I love wines from the Piedmont region of Italy. If I had to choose only one wine to drink for the rest of my life, it would almost certainly be good Barolo. I also love the diversity of the Piedmont area. There's Nebbiolo for when you want something deep, intense and serious; Barbera when you want something a little juicier and friendly; Dolcetto when you want something even softer and simpler than that; Moscato d'Asti when you want a sweet, light refreshing bit of fizz; Brachetto when you want the same kind of experience from a red grape; Arneis when you want a full bodied white wine; Erbaluce when you don't. Most of those varieties are relatively accessible to the US consumer, and several of them will be the focus of future posts here.
And then there's Grignolino. This grape is native to the Monferrato Hills of Piemonte between the two towns of Asti and Casale. There are three DOC regions: d'Asti, del Monferrato Casalese and Piemonte. Aside from a patch grown by Heitz Cellars in California, as far as I can tell, the grape is not grown anywhere else in the world. Even in Piemonte, acreage devoted to this grape is limited and, consequently, there isn't much Grignolino produced. The grape is difficult to ripen fully and is prone to millerandage, which is when grape clusters ripen unevenly either across the vine (with some clusters being ripe and others very underripe) or within individual clusters (with some grapes within a cluster being fully ripe and others underripe).

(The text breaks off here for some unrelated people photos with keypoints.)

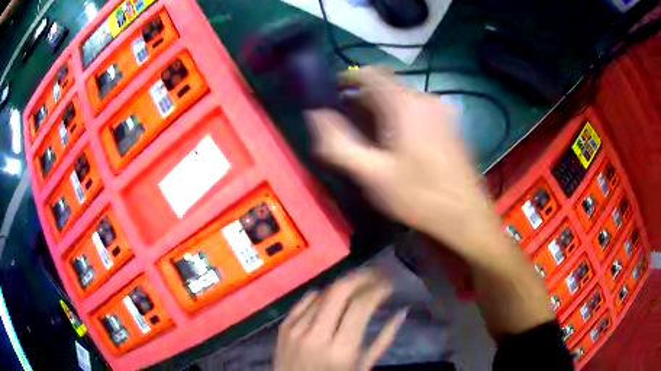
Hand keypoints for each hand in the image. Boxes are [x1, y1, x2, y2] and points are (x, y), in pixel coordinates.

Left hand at [275, 269, 407, 370]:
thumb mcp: (363, 367)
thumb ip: (383, 340)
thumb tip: (401, 312)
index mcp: (342, 349)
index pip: (361, 305)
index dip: (378, 288)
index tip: (389, 284)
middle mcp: (317, 335)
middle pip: (339, 291)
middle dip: (361, 277)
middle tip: (376, 274)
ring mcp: (296, 329)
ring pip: (323, 293)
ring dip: (343, 285)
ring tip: (359, 284)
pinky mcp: (284, 327)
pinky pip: (305, 300)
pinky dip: (322, 295)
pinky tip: (333, 296)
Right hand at [306, 68, 506, 263]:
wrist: (465, 215)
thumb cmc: (418, 196)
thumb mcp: (372, 174)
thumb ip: (339, 143)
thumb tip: (315, 115)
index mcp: (405, 104)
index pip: (370, 74)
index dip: (347, 78)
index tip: (332, 92)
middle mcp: (425, 99)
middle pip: (386, 87)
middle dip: (362, 99)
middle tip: (346, 122)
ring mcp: (441, 111)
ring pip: (402, 99)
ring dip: (380, 110)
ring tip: (368, 135)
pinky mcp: (449, 125)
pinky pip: (416, 110)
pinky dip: (399, 117)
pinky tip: (395, 142)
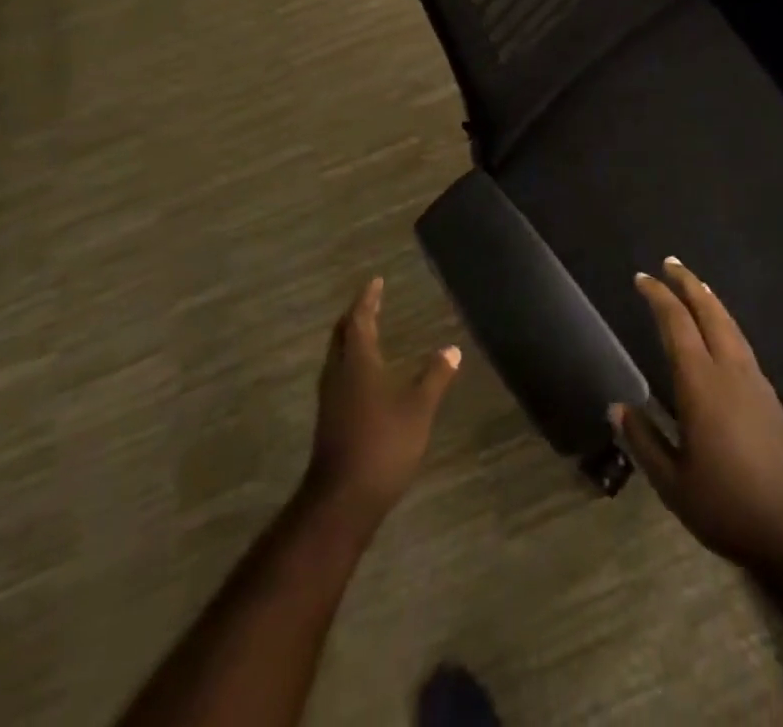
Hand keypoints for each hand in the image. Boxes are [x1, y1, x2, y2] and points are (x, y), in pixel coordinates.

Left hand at [304, 278, 459, 528]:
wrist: (342, 500)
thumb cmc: (382, 444)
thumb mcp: (419, 408)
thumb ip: (435, 376)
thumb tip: (452, 348)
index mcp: (357, 361)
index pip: (360, 319)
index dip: (368, 299)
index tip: (375, 281)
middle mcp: (338, 373)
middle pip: (342, 334)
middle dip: (356, 315)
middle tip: (371, 302)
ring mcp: (330, 398)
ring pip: (337, 355)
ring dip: (351, 338)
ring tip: (368, 331)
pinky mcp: (330, 419)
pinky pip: (339, 375)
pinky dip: (352, 361)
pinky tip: (365, 374)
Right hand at [612, 258, 782, 577]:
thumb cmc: (728, 508)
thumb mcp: (673, 484)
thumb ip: (643, 441)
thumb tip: (617, 407)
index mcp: (702, 385)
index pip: (676, 324)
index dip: (658, 297)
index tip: (641, 278)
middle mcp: (731, 372)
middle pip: (710, 312)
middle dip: (689, 283)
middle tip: (670, 263)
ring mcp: (757, 383)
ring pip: (731, 326)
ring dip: (710, 300)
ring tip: (696, 285)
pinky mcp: (773, 398)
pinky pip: (743, 345)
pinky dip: (726, 324)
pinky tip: (722, 334)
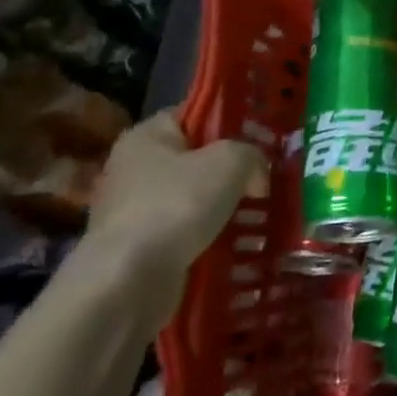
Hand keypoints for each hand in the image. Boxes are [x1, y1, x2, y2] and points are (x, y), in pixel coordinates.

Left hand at [80, 112, 264, 324]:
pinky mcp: (141, 246)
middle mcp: (134, 168)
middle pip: (197, 159)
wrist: (129, 280)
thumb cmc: (176, 205)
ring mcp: (134, 209)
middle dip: (233, 171)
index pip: (195, 115)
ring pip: (195, 198)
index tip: (263, 140)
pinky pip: (187, 231)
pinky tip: (239, 242)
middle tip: (267, 180)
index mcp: (147, 136)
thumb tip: (256, 175)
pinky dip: (211, 236)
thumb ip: (252, 154)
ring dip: (225, 207)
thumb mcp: (230, 161)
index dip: (231, 123)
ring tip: (261, 214)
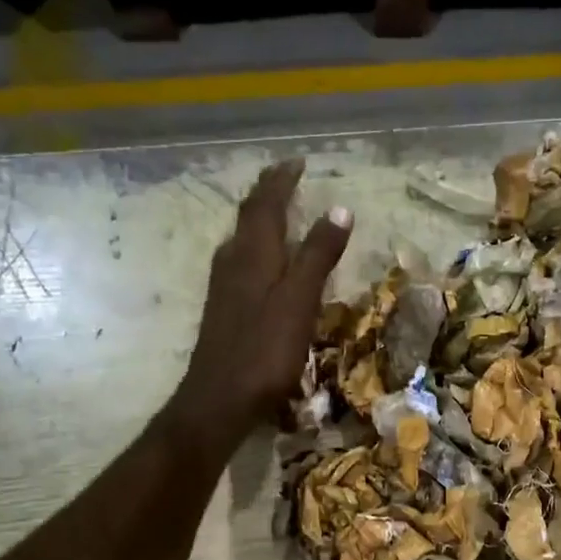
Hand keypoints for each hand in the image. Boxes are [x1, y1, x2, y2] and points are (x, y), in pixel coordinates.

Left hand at [173, 158, 351, 448]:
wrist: (220, 398)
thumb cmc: (265, 349)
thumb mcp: (300, 300)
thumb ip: (318, 254)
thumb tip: (340, 208)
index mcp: (253, 253)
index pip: (266, 203)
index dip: (282, 180)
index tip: (299, 161)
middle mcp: (233, 260)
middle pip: (249, 216)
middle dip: (268, 194)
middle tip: (288, 180)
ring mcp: (224, 285)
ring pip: (242, 238)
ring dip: (260, 219)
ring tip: (279, 212)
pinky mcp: (224, 307)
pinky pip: (241, 260)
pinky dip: (257, 247)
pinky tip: (263, 262)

The wines produced from Grignolino also tend to be very tannic due to the higher numbers of seeds in the grapes. Most wine grapes have two seeds per berry but Grignolino has three. In fact, the name Grignolino means "many pips" in the local dialect. High tannins are usually forgiven in a wine with enough fruit flavors to wrap around them, but Grignolino is a bit deficient in that respect as well. The wines tend to be lightly colored and can resemble rough-edged rosés more than full-bodied red wines. Quality varies wildly between producers as well, for a few reasons. The grape is very strongly influenced by the type of soil it is planted in so different vineyard sites tend to bring out different qualities in the wine. Additionally, there is a great deal of clonal variation in the Grignolino family, which can produce differences in the finished product across producers. Grignolino is referred to as an "unquestionably local taste" by the Oxford Companion to Wine, but lately, even local tastes for the wine have been waning, and many producers are pulling up their Grignolino vines in order to plant more user-friendly, crowd-pleasing grapes. The two major DOC regions producing Grignolino (Asti and Monferrato Caslese), produce just over 150,000 cases between them, and those numbers are on the decline.

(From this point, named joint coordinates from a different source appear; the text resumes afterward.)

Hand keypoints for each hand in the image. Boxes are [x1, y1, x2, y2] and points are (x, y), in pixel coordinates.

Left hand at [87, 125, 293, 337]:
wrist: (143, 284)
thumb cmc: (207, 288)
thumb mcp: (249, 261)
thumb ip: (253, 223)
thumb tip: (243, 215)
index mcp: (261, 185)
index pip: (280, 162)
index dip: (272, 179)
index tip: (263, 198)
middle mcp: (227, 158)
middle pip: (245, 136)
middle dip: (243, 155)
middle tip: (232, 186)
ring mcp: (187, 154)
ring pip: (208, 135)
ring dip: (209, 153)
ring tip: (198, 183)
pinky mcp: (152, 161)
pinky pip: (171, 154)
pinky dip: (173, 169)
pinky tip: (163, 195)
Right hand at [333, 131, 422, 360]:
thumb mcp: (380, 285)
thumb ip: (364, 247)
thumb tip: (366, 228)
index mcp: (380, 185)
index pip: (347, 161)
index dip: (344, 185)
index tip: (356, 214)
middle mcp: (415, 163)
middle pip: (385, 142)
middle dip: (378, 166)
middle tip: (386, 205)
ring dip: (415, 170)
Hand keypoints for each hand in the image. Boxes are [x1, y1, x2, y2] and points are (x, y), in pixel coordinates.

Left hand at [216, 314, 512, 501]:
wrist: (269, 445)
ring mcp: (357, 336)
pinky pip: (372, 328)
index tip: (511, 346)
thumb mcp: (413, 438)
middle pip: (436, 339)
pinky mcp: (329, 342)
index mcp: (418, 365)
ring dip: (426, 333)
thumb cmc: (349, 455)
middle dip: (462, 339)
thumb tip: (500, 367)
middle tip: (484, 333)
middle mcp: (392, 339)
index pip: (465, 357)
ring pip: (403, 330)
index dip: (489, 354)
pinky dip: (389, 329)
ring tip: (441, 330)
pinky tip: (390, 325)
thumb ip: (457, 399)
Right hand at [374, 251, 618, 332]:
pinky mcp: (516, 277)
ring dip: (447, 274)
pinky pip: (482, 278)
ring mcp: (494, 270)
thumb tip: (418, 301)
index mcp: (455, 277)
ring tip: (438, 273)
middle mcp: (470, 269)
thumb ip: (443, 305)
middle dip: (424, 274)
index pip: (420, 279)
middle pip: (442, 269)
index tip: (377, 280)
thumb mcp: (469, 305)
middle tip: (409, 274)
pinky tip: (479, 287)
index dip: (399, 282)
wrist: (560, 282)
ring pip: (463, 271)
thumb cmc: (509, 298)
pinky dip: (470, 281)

In short, this is the kind of wine that is virtually impossible to market successfully to American drinkers since it doesn't really conform to the so-called "international palate" and since quality is so variable, so most of the wine that is produced within Piemonte is consumed locally. I was fortunate enough to pick up a bottle of the 2008 La Casaccia Pogetto Grignolino del Monferrato caslese at Bin Ends for around $16. The wine is very pale salmon color in the glass with an onion skin rim, resembling a rosé more than a red wine. My entire tasting note for the nose on this glass was "dumb nose...extinct...nothing." On the palate, the wine was surprisingly medium bodied, given the pale color, with very high, rough tannins and high acidity. There were some light cherry and red berry fruits, but for the most part, this was pretty austere. A good comparison would be to think about a Barolo that some terrible person had removed most of the fruit and aroma from. It has the same kind of structure as Barolo, but none of the ornamentation that makes Barolo or Barbaresco such a delight to drink. As far as food is concerned, something with this kind of tannin and acidity just begs for some kind of protein. I might be inclined to try it with a rich stew or something kind of rich and mouth coating for the tannins to grip onto. I would avoid grilled meats, other than perhaps salmon, with this because it just doesn't have enough density to stand up to something quite that strong. It's a very interesting wine that I'm very glad I got to try, but I can't really imagine a scenario where I find myself wishing I had a Grignolino to go with dinner.